I went out to start Fred the Sentra and after a quick burst of electrical everything in the car stopped. I changed the alternator a few weeks ago and thought that I had probably just not put the positive battery cable on very well and the cold had loosened it. I pulled the latch for the hood to look at it and nothing happened. I pulled the handle again and made sure it was all the way out and then went to the front of the car to try and lift the hood. The latch had frozen shut. I didn’t feel like pulling a hair dryer out to the car to warm the latch so I sat on the hood area where the latch was hoping that my body heat would be enough. After a few minutes of a very cold butt the hood popped open. I reattached the positive cable and the car started fine. So I drove to my lunch meeting.

When I made it to the restaurant where my meeting was. I was a little early but saw the open sign and decided to just go in and get some chips and salsa and read.
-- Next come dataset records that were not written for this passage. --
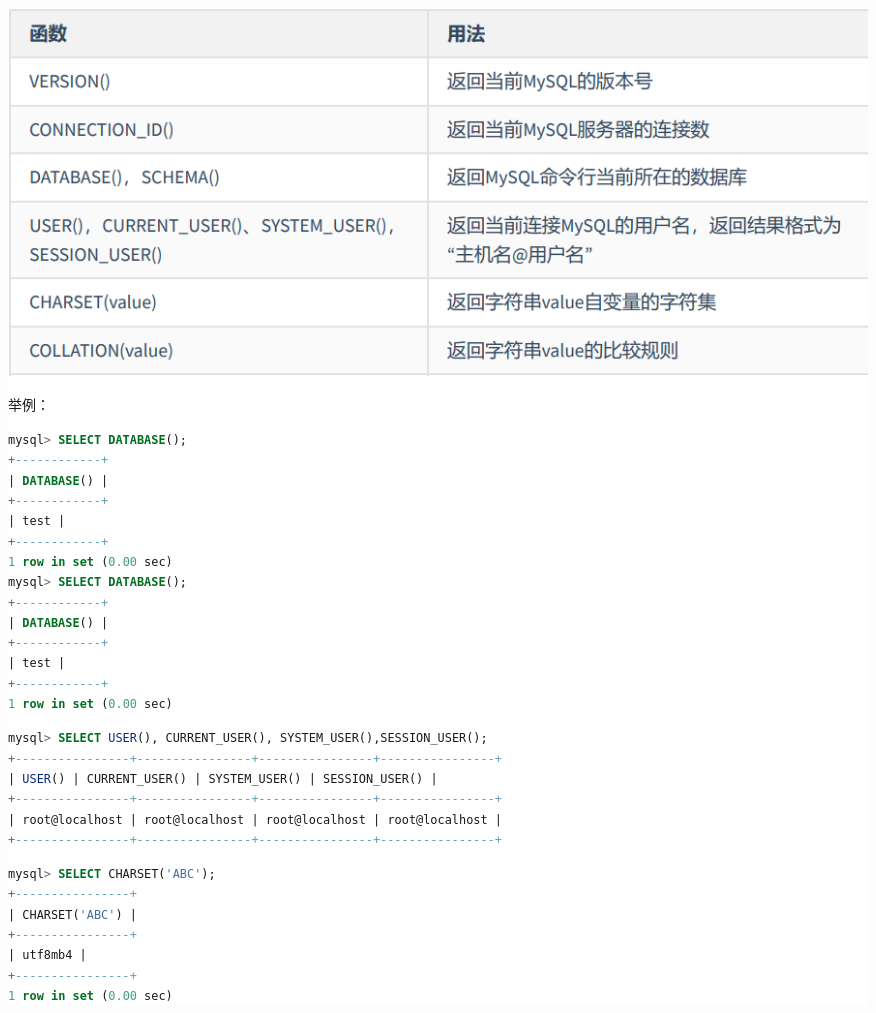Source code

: ![image-20220810102712461](7、单行函数.assets/image-20220810102712461.png)

举例：

```sql
mysql> SELECT DATABASE();
+------------+
| DATABASE() |
+------------+
| test |
+------------+
1 row in set (0.00 sec)
mysql> SELECT DATABASE();
+------------+
| DATABASE() |
+------------+
| test |
+------------+
1 row in set (0.00 sec)
```

```sql
mysql> SELECT USER(), CURRENT_USER(), SYSTEM_USER(),SESSION_USER();
+----------------+----------------+----------------+----------------+
| USER() | CURRENT_USER() | SYSTEM_USER() | SESSION_USER() |
+----------------+----------------+----------------+----------------+
| root@localhost | root@localhost | root@localhost | root@localhost |
+----------------+----------------+----------------+----------------+
```

```sql
mysql> SELECT CHARSET('ABC');
+----------------+
| CHARSET('ABC') |
+----------------+
| utf8mb4 |
+----------------+
1 row in set (0.00 sec)
```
When I tried to open the door it was apparently locked. This was an early lunch so I figured that they had just turned the sign on a little early and hadn’t actually opened up yet. So I turned to go back to my car. That’s when the hostess knocked on the door and shouted that it was frozen shut. 🙂 With the hostess pushing on the inside and me pulling on the outside we are able to open the door. Hopefully nothing else freezes today.

As I said it just takes doing things a little different. It’s still fun though. Now it is time for a run before writing some.